To their credit, Extinction Rebellion do acknowledge that climate change is a global systemic problem that requires global systemic solutions. This is, at the very least, a step up from those who believe that climate change can be addressed at the level of the private individual. But XR’s stubborn refusal to engage with the economics of climate change shows that the movement is not yet based in material reality. Just as we rely on the science of climatologists, we must also rely on the science of Marxism-Leninism to analyse the driving forces behind climate change and adopt solutions based on really existing material conditions.

Returning to President Biden, we can see his true intentions regarding climate change by taking a look at who he has selected to hold office in his administration. Biden has chosen congressman Cedric Richmond to lead the White House Office of Public Engagement, a role that includes acting as a liaison between industry and climate change activists. Richmond is a career-long ally of the fossil fuel industry who has raked in over US$340,000 worth of donations from oil and gas companies during his ten years in Congress. On numerous occasions, Richmond has voted against his own party on environmental matters.

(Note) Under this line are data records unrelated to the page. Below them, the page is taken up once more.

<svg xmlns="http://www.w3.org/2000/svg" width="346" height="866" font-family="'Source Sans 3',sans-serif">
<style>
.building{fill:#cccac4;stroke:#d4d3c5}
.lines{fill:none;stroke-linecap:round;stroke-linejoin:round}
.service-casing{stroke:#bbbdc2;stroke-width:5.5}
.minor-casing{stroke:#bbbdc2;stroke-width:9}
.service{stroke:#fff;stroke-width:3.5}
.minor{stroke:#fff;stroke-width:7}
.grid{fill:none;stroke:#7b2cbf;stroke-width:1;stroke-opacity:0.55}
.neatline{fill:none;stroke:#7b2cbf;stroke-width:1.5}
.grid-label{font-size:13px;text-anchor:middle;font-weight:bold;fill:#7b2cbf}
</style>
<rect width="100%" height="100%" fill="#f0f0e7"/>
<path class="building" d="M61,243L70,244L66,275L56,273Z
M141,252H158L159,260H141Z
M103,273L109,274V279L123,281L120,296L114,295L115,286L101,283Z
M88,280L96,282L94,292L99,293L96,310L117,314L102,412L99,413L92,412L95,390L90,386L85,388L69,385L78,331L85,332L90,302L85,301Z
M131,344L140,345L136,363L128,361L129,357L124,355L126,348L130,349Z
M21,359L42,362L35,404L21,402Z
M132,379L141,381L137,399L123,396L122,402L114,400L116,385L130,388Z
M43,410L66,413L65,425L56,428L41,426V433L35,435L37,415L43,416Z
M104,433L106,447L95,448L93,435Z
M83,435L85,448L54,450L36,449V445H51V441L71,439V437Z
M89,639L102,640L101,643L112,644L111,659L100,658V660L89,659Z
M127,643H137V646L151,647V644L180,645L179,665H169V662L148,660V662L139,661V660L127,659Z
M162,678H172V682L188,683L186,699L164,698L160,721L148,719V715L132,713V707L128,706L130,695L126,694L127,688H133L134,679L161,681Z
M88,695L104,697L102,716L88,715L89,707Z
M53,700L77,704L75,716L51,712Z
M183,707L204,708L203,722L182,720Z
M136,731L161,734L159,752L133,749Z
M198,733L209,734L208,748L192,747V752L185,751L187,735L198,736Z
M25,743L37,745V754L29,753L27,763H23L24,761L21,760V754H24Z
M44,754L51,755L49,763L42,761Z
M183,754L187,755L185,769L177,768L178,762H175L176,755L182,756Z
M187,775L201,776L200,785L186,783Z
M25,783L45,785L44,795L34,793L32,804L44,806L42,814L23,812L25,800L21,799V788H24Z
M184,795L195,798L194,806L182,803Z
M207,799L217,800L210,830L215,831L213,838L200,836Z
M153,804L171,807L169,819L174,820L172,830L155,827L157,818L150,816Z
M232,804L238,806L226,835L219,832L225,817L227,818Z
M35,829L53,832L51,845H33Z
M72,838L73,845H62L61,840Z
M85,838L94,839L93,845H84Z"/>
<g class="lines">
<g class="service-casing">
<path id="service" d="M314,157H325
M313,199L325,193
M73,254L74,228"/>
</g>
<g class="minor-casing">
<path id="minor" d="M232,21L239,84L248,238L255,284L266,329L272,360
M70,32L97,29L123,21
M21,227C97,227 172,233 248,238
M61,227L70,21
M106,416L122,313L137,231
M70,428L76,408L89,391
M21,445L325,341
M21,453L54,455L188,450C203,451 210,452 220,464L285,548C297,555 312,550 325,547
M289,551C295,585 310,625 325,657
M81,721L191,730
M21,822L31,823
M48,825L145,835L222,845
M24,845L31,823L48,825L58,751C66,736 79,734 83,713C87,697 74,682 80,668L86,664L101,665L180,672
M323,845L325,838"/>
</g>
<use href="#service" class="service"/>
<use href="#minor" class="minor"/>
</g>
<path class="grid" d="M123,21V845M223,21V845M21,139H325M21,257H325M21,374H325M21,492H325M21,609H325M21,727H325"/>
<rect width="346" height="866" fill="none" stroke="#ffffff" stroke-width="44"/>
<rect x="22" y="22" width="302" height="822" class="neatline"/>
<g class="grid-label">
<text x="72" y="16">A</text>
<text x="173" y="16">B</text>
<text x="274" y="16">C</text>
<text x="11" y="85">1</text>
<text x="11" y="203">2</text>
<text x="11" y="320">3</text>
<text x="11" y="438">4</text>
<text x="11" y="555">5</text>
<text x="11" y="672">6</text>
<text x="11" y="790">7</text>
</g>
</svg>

These votes have resulted in new pipeline developments, increases to fossil fuel exports, and they have blocked legislation to more firmly regulate pollution in the fracking industry. There is absolutely no reason to believe that Richmond, who has spent his career in government greasing the wheels for big polluters, will suddenly begin caring about the environment.

Fracking – a particularly invasive and environmentally damaging method of extracting fossil fuels – is another area where Joe Biden’s rhetoric does not match up to his actions. Conservatives in the United States wailed in late January as Biden signed an Executive Order to “ban” fracking. If only this were true! The Executive Order signed by Biden only stops new fracking operations being developed on federal land. All existing fracking operations are not impacted and new developments on private land are still allowed. As the world hurtles towards climate catastrophe this kind of weak compromise is utterly pointless. Even worse, it is harmful when touted by popular media as a triumph since it gives the absolutely false impression that something is being done.

Joe Biden is an agent of the status-quo who cannot be relied upon to deliver anything meaningful in the arena of climate change. Speaking to a group of wealthy campaign donors in June 2019, Biden promised that “nothing will fundamentally change” under his presidency. Biden, like all bourgeois politicians, speaks truth to his wealthy donors and lies to the people. Just like Donald Trump, Barack Obama, George W Bush, and every other US President in history, Biden’s only interest is serving imperialism and working towards realising the manifest agenda of the United States to achieve global hegemony.

Empty symbolic gestures such as the Paris Agreement and performative protest movements like Extinction Rebellion will not achieve anything in the struggle against climate change. Even Greta Thunberg, when speaking at Davos a year ago, said that “Pretty much nothing has been done” to address climate change. XR have staged a lot of colourful, controversial protests, yet the movement has practically zero material achievements to its name.

Climate change is a systemic problem that is fundamentally linked to the material conditions of human activity. The only way to combat climate change is to address these material conditions. And the only way to do this is by abolishing the destructive capitalist system and adopting a planned socialist economy. Anything else is a mere distraction – a parlour trick designed to maintain capitalist hegemony at the cost of the natural world.